This previous weekend found me and 60 other people attending the St. Louis Area Methods Meeting (SLAMM). This is the 3rd SLAMM I have attended, and the quality of the conference is consistently high. This year we had 4 speakers on Friday, which are the subject of this post. The conference also included graduate student speaker presentations on Saturday morning, which will be the subject of a second article.
The first speaker on Friday was Andrew Martin of Washington University reprising his talk of the previous year on The Supreme Court Database. The database is a ever growing collection of coded United States Supreme Court decisions. At the moment, the comprises two phases of the court history (from inception to the mid-1800’s and from the 1950’s to present).
This year, Martin gave us a peak behind the curtain at some of the more technical aspects of the implementation. Specifically, some details on their use of rApache, an Apache module that ties R to HTTP requests. While I am eager to have social scientists place their data on the web and integrate it with search and analysis tools, the talk highlighted to me the importance security when writing web front ends. From a subsequent email conversation with Andrew Martin, I am glad to report that the SCDB is working hard on security. Other projects should copy this aspect of the SCDB as well as its excellent feature set.
The second speaker of the day, Jong Hee Park of the University of Chicago, presented new techniques for intervention analysis. Given a time series data set and an intervention at a specific point, how can we compare the post-intervention data with a world in which the intervention did not occur? Additionally, while we may know the exact date of an intervention, the actual impact may come either earlier later (if agents anticipate the intervention in the first case or if there a lag between intervention and results). To this end, Park employs a Bayesian change-point model. In the simplest case, this modeling becomes a robustness check: the method detects the change when we think it will occur. In more interesting cases, the change point analysis points to an earlier or later location for the regime change.
After we detect/confirm the change point, we can then turn to predicting the results in the absence of the actual intervention. Park presented a method that was similar to the “synthetic control” technique of Abadie, Diamond and Hainmueller. In essence, we use units that did not receive the treatment to create a projection of our treatment unit without the intervention.

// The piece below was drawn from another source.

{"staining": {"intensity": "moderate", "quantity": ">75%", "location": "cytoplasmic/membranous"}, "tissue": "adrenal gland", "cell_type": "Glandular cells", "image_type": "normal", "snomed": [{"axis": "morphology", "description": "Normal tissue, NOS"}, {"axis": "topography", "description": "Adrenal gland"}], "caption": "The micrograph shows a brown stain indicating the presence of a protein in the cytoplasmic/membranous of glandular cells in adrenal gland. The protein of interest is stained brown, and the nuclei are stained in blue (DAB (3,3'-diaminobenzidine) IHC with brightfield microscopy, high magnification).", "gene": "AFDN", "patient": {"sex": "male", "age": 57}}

The discussion of the paper was handled in a typically lighthearted fashion by Jake Bowers, getting several laughs from the audience. Bowers prompted us to think about the plenitude of ways in which we might summarize the effect of an intervention (i.e., not just a mean change to stationary process) or might fit our prediction curves.

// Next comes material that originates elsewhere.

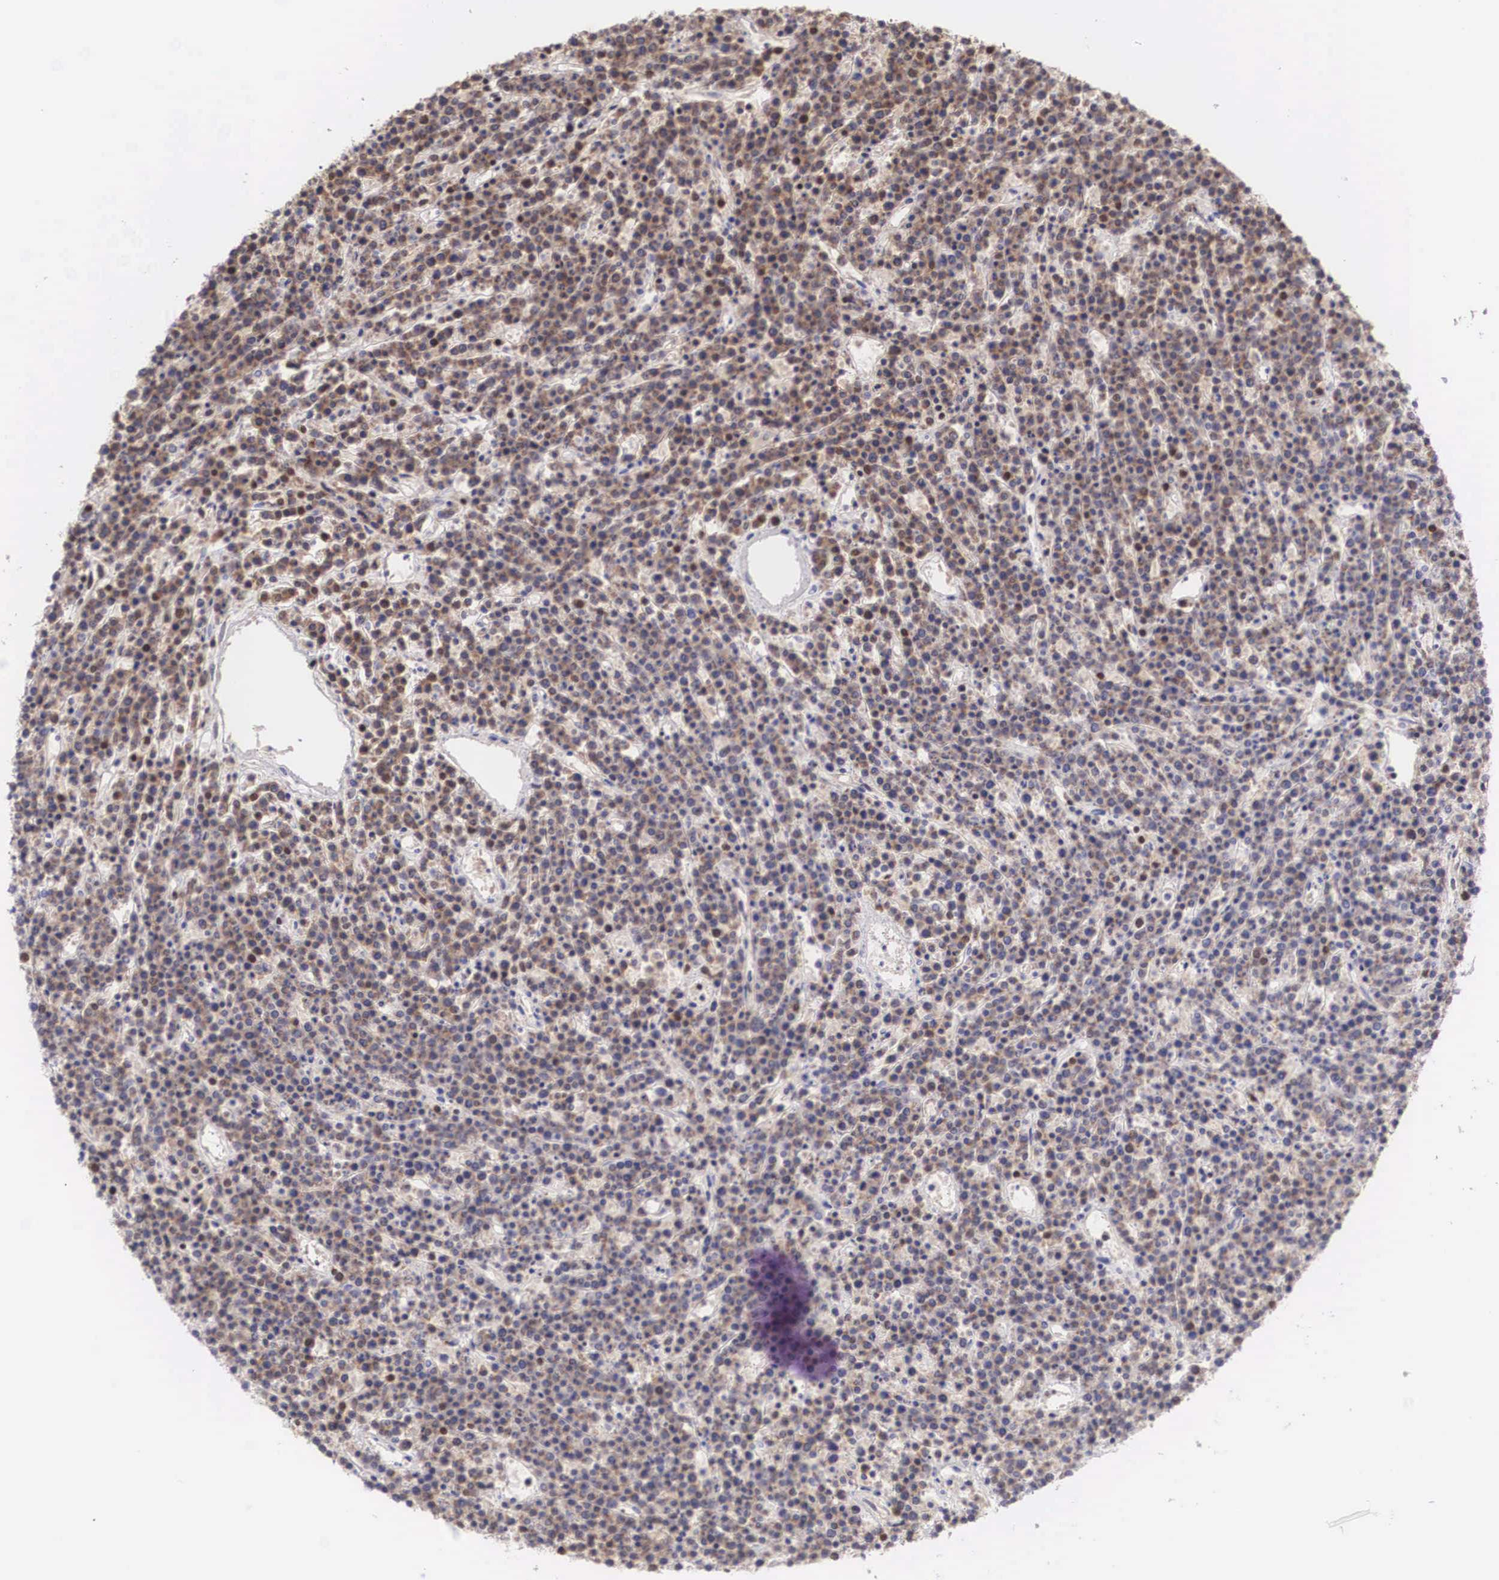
{"staining": {"intensity": "moderate", "quantity": ">75%", "location": "cytoplasmic/membranous,nuclear"}, "tissue": "lymphoma", "cell_type": "Tumor cells", "image_type": "cancer", "snomed": [{"axis": "morphology", "description": "Malignant lymphoma, non-Hodgkin's type, High grade"}, {"axis": "topography", "description": "Ovary"}], "caption": "High-grade malignant lymphoma, non-Hodgkin's type tissue exhibits moderate cytoplasmic/membranous and nuclear staining in approximately >75% of tumor cells", "gene": "HTATSF1", "patient": {"sex": "female", "age": 56}}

The third Friday talk was given by Minjung Kyung of Washington University. Kyung is in the mathematics department at WUSTL, and the talk suffered from the unfamiliarity of political scientists with mathematicians and vice-versa. The subject of talk was spline with a Bayesian technique that is less computationally intensive than previous techniques. While the talk was motivated by the problem of analyzing “synthetic data,” I was never entirely clear why a spline approach was required for data that has passed through an obfuscation procedure.
The final Friday talk came from John Jackson of the University of Michigan. Jackson is trying to extend individual models of vote choice to aggregate models and measurements of partisanship. In other words, can we develop individual models of learning and attachment that translate to the larger trends we observe in aggregate data. While I think this approach is interesting, I am concerned that it is premised on assumption of individuals as atoms, not influence and learning from each other. Politics is an inherently social behavior. Neighbors, family members, door-to-door canvassers all interact to reinforce and challenge our political positions. While we would observe these effects in the aggregate, they are not captured by an individual based model of partisanship at the lower level.